The Market Pullback Provides New Opportunities and Risks
In my previous article on SPHQ, I argued that the fund was fairly valued given its exceptional return on equity and good growth prospects. Back then, it was trading at an average TTM price-to-earnings ratio of 19.82. The recent pullback provides now an opportunity to buy this basket of quality stocks at a lower valuation. The fund is now trading at 14x earnings and less than 2x sales.
However, back in November 2021 when I first looked at SPHQ, there were a limited number of alternatives other than stocks to put your money in. Since then, US Treasury yields have skyrocketed and are starting to compete with stocks. For instance, the 10-year Treasury yield more than doubled since my previous article on SPHQ. That has profound consequences for long-duration assets such as stocks since investors will now pay a lower valuation multiple in order to get a higher yield.
What happened in the bond market over the past months is simply a reaction to higher-than-expected inflation, which is negatively correlated to PE multiples. In other words, PE multiples are generally lower when the CPI is high. If you look at the historical figures, it is possible that the S&P 500 could crash another 20% from today and trade at a multiple of 15x earnings. Therefore, I think it is important to keep in mind the downside risk when buying SPHQ and the fact that you will probably have several occasions where you can buy shares at a lower price than today.
Another risk that comes with inflation is the destruction of consumer sentiment.
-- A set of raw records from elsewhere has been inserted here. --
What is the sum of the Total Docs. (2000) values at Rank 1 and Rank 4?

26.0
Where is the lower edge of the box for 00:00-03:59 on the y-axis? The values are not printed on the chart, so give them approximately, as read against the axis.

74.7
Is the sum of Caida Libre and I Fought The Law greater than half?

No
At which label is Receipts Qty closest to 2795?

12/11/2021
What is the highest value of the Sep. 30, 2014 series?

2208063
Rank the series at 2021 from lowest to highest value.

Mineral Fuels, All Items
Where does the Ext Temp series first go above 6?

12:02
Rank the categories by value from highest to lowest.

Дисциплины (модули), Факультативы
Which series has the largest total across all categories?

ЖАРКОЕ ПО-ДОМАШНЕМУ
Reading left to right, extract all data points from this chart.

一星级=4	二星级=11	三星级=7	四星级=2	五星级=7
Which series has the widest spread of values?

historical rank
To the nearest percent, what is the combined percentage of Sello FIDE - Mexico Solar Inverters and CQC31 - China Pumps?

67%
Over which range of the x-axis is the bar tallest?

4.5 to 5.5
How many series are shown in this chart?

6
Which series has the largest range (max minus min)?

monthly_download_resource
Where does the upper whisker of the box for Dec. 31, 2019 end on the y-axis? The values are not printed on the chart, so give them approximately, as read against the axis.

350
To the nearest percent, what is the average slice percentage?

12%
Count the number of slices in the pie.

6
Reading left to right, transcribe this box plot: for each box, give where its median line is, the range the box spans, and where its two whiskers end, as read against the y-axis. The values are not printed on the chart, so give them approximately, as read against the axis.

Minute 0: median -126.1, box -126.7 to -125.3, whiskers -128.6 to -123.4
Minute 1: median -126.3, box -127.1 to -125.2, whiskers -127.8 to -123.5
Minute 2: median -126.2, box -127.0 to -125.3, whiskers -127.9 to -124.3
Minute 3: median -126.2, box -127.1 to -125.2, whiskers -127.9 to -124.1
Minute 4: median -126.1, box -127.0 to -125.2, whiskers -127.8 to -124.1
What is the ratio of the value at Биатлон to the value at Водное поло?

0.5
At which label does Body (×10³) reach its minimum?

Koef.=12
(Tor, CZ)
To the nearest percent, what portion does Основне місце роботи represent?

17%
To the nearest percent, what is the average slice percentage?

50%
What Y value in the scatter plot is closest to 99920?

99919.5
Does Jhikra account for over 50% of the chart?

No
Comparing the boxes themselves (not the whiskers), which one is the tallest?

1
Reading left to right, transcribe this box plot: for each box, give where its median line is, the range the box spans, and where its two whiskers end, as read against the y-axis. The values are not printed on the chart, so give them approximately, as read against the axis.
Consumers are likely to cut back on spending when inflation is as high as today, which has a direct negative impact on the economy.
This starts to be reflected in the US Chicago PMI numbers, which is a great leading indicator of economic activity. This index is used to measure the level of activity of purchasing managers in the private and public sectors. The index is in a downtrend since Q3 2021, and it’s now far from its peak but still above 50, indicating we are not in a booming economy, but rather at a tipping point for economic growth.
SPHQ has over 30% of total assets invested in cyclical industries such as financials, industrials, and consumer discretionary which makes it vulnerable to changes in the economy. As a result, I expect volatility to be high in the upcoming months, which should be seen as an opportunity to accumulate shares at a cheaper price.
Since my previous article, SPHQ has slightly outperformed the market but didn’t escape the large selling we experienced in US equities. As a result, the portfolio’s valuation is cheaper than 6 months ago and the fund is now trading at ~14x earnings, which is appealing given the quality of the constituents. However, new challenges have emerged that may be a drag on the strategy’s short-term success. Rising interest rates, higher-than-expected inflation, and the prospect of a recession are the greatest risks to SPHQ in my opinion over the next 12 months. Given the above, I believe investors should expect substantial volatility in the next months and should use it to purchase shares at a lower price.